_Assignment A:_ In the interview on academia-industry collaboration, which two types of university does academia get divided into?
_Assignment B:_ Reproduce the passage of the interview on academia-industry collaboration between "Prof. Henk Scholten, CEO, Geodan in" and "take the lead?", inclusive.
_Assignment C:_ Carry on the interview on academia-industry collaboration from the point at which it stops.

--- Text provided ---

Prof. Henk Scholten, CEO, Geodan in an exclusive interview gives us a detailed overview of commercialization of research and innovation and the role of academia-industry.

By Geospatial World

Academia-Industry collaboration. Who should take the lead?

In fact, academia and industry both have their own specific role to play. Academia and industry interact, both contributing to innovation in their own valuable way. The question ‘who should take the lead’ cannot be answered, because innovation is ultimately the outcome of interaction wherein academia and industry will alternately take the lead, in response to their needs and the progress of their research efforts.

Different players play different roles, each attributing to our collective innovative power —considering the collaboration between academia and industry on innovation, most people tend to oversimplify reality. In the first place, we have to differentiate ‘The Academia’ into the so-called ‘Universities of Technology’ and ‘Research-led Universities’. The latter foster a culture of persistent analysis and curiosity, both in theoretical as well as in applied sciences. Research-led universities basically aim to enlarge our understanding of the universe and everything within it, which may result in technologic innovation. The universities of technology are specifically paid and aimed to be a source of technological breakthroughs. TU Delft, for example, views its role in society as supplying technological solutions that take us significantly further along the road towards sustainability and a flourishing economy. It is their ambition to be viewed by the business community as a source of outstanding professional scientists and engineers, as a producer of excellent practical knowledge and as an innovative partner.

--- Dataset ---

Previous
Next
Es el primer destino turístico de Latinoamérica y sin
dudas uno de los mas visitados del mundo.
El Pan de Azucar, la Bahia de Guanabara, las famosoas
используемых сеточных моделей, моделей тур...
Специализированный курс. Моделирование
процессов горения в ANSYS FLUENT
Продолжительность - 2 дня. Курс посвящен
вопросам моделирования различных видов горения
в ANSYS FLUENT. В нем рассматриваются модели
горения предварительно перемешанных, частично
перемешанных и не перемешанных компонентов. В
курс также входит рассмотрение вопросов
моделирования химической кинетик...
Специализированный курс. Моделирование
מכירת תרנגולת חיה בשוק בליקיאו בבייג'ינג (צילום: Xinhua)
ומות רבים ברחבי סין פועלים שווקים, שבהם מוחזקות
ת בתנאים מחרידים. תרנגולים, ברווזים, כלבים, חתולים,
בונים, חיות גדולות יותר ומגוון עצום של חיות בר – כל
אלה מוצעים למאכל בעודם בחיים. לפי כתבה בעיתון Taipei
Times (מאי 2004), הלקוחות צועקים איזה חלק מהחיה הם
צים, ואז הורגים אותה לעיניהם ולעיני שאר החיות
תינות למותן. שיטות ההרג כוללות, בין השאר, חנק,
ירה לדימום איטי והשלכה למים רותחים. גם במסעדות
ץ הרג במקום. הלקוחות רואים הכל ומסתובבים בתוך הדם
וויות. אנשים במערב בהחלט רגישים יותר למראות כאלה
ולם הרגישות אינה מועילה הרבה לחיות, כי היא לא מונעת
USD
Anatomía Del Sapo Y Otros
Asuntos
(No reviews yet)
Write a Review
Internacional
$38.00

---

_Answer space A:_ Universities of Technology and Research-led Universities.

_Answer space B:_
Prof. Henk Scholten, CEO, Geodan in an exclusive interview gives us a detailed overview of commercialization of research and innovation and the role of academia-industry.

By Geospatial World

Academia-Industry collaboration. Who should take the lead?

_Answer space C:_
At Universities of Technology, new business activities are allowed to blossom and innovative start-ups are usually being facilitated, for example by being housed at the campus. This is well illustrated by for example the TU Eindhoven Centre for Start-up student entrepreneurs. But also research-led universities may encourage enterprise in their staff to develop solutions to social and urban questions. In fact, most major improvements in technology come forth from theoretical research, aimed to understand specific aspects of the universe. Obviously, improving our understanding of processes raises the potential to optimize processes.

The outcomes of theoretical scientific research do not even have to be scientifically fully understood, to be of high social and commercial relevance. We can work out the results of gravitational acceleration without a complete understanding of gravity itself. And the navigational power of TomTom, for example, is based on Dijkstra’s algorithm for finding the shortest paths between nodes in a graph (which may represent road networks). This algorithm is still not proven in a strict theoretical mathematical point of view. However, from empirical experience, we know it works very well. Dijkstra published it in 1959, decennia before it was applied to provide the navigational services we are so used to today. Hence, theoretical research may not always be of direct societal use, but in the end, it forms the basis of our collective innovative power.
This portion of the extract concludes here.